— WHAT NEEDS TO BE DONE —
Your task is to transcribe the data exactly while omitting each picture.

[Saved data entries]
+--
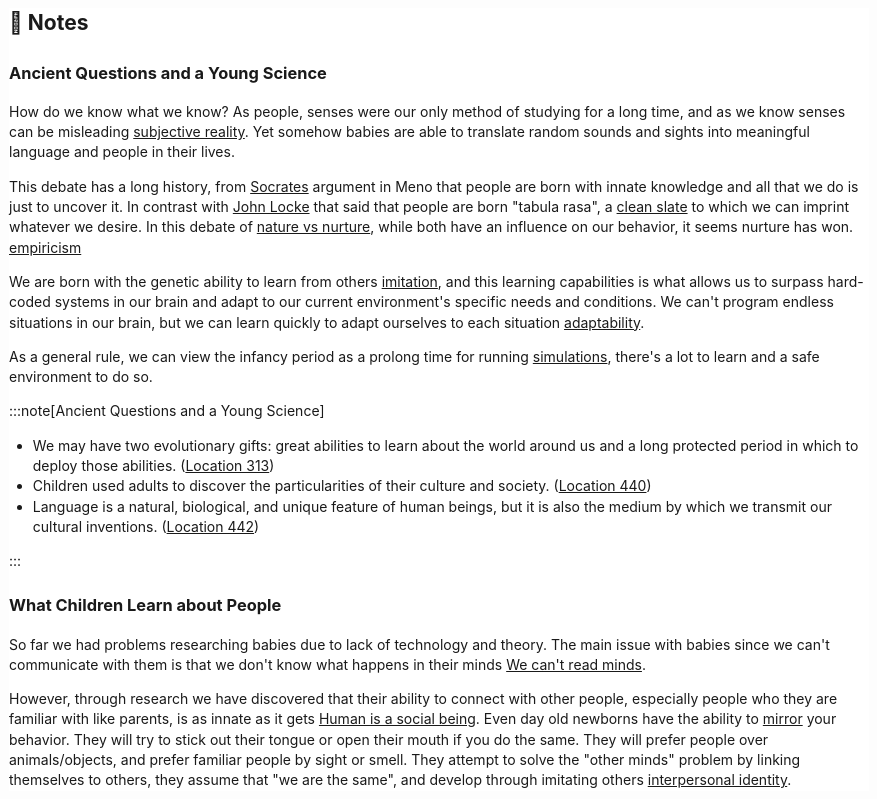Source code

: ## 📒 Notes

### Ancient Questions and a Young Science

How do we know what we know? As people, senses were our only method of studying for a long time, and as we know senses can be misleading [subjective reality](/notes/subjective-reality.md). Yet somehow babies are able to translate random sounds and sights into meaningful language and people in their lives.

This debate has a long history, from [Socrates](/notes/socrates-philosopher.md) argument in Meno that people are born with innate knowledge and all that we do is just to uncover it. In contrast with [John Locke](/notes/john-locke-philosopher.md) that said that people are born "tabula rasa", a [clean slate](/notes/clean-slate.md) to which we can imprint whatever we desire. In this debate of [nature vs nurture](/notes/nature-vs-nurture.md), while both have an influence on our behavior, it seems nurture has won. [empiricism](/notes/empiricism.md)

We are born with the genetic ability to learn from others [imitation](/notes/imitation.md), and this learning capabilities is what allows us to surpass hard-coded systems in our brain and adapt to our current environment's specific needs and conditions. We can't program endless situations in our brain, but we can learn quickly to adapt ourselves to each situation [adaptability](/notes/adaptability.md).

As a general rule, we can view the infancy period as a prolong time for running [simulations](/notes/simulations.md), there's a lot to learn and a safe environment to do so.

:::note[Ancient Questions and a Young Science]

- We may have two evolutionary gifts: great abilities to learn about the world around us and a long protected period in which to deploy those abilities. ([Location 313](https://readwise.io/to_kindle?action=open&asin=B00134XEU0&location=313))
- Children used adults to discover the particularities of their culture and society. ([Location 440](https://readwise.io/to_kindle?action=open&asin=B00134XEU0&location=440))
- Language is a natural, biological, and unique feature of human beings, but it is also the medium by which we transmit our cultural inventions. ([Location 442](https://readwise.io/to_kindle?action=open&asin=B00134XEU0&location=442))

:::


### What Children Learn about People

So far we had problems researching babies due to lack of technology and theory. The main issue with babies since we can't communicate with them is that we don't know what happens in their minds [We can't read minds](/notes/theory-of-mind.md).

However, through research we have discovered that their ability to connect with other people, especially people who they are familiar with like parents, is as innate as it gets [Human is a social being](/notes/human-is-a-social-being.md). Even day old newborns have the ability to [mirror](/notes/mirroring.md) your behavior. They will try to stick out their tongue or open their mouth if you do the same. They will prefer people over animals/objects, and prefer familiar people by sight or smell. They attempt to solve the "other minds" problem by linking themselves to others, they assume that "we are the same", and develop through imitating others [interpersonal identity](/notes/interpersonal-identity.md).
+--
— RESULT —
Source code

: ## 📒 Notes

### Ancient Questions and a Young Science

How do we know what we know? As people, senses were our only method of studying for a long time, and as we know senses can be misleading [subjective reality](/notes/subjective-reality.md). Yet somehow babies are able to translate random sounds and sights into meaningful language and people in their lives.

This debate has a long history, from [Socrates](/notes/socrates-philosopher.md) argument in Meno that people are born with innate knowledge and all that we do is just to uncover it. In contrast with [John Locke](/notes/john-locke-philosopher.md) that said that people are born "tabula rasa", a [clean slate](/notes/clean-slate.md) to which we can imprint whatever we desire. In this debate of [nature vs nurture](/notes/nature-vs-nurture.md), while both have an influence on our behavior, it seems nurture has won. [empiricism](/notes/empiricism.md)

We are born with the genetic ability to learn from others [imitation](/notes/imitation.md), and this learning capabilities is what allows us to surpass hard-coded systems in our brain and adapt to our current environment's specific needs and conditions. We can't program endless situations in our brain, but we can learn quickly to adapt ourselves to each situation [adaptability](/notes/adaptability.md).

As a general rule, we can view the infancy period as a prolong time for running [simulations](/notes/simulations.md), there's a lot to learn and a safe environment to do so.

:::note[Ancient Questions and a Young Science]

- We may have two evolutionary gifts: great abilities to learn about the world around us and a long protected period in which to deploy those abilities. ([Location 313](https://readwise.io/to_kindle?action=open&asin=B00134XEU0&location=313))
- Children used adults to discover the particularities of their culture and society. ([Location 440](https://readwise.io/to_kindle?action=open&asin=B00134XEU0&location=440))
- Language is a natural, biological, and unique feature of human beings, but it is also the medium by which we transmit our cultural inventions. ([Location 442](https://readwise.io/to_kindle?action=open&asin=B00134XEU0&location=442))

:::


### What Children Learn about People

So far we had problems researching babies due to lack of technology and theory. The main issue with babies since we can't communicate with them is that we don't know what happens in their minds [We can't read minds](/notes/theory-of-mind.md).

However, through research we have discovered that their ability to connect with other people, especially people who they are familiar with like parents, is as innate as it gets [Human is a social being](/notes/human-is-a-social-being.md). Even day old newborns have the ability to [mirror](/notes/mirroring.md) your behavior. They will try to stick out their tongue or open their mouth if you do the same. They will prefer people over animals/objects, and prefer familiar people by sight or smell. They attempt to solve the "other minds" problem by linking themselves to others, they assume that "we are the same", and develop through imitating others [interpersonal identity](/notes/interpersonal-identity.md).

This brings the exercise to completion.